====== Supplied information

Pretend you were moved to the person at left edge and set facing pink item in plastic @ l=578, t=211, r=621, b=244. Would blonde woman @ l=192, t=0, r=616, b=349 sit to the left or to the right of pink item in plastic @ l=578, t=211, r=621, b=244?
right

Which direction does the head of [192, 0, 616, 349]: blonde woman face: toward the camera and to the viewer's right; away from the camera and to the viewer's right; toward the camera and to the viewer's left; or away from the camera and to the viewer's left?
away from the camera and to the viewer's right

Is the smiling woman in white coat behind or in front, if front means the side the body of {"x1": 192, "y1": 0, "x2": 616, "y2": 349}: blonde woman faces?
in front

============

_Work request:_
Rewrite the material from the line that has "Which direction does" through the end of the material, putting "fair-haired woman" wherever "blonde woman" appears and leaving everything else as it is.

_Solution:_
Which direction does the head of [192, 0, 616, 349]: fair-haired woman face: toward the camera and to the viewer's right; away from the camera and to the viewer's right; toward the camera and to the viewer's left; or away from the camera and to the viewer's left?
away from the camera and to the viewer's right

Is the smiling woman in white coat behind or in front, if front means the side the body of {"x1": 192, "y1": 0, "x2": 616, "y2": 349}: fair-haired woman faces?
in front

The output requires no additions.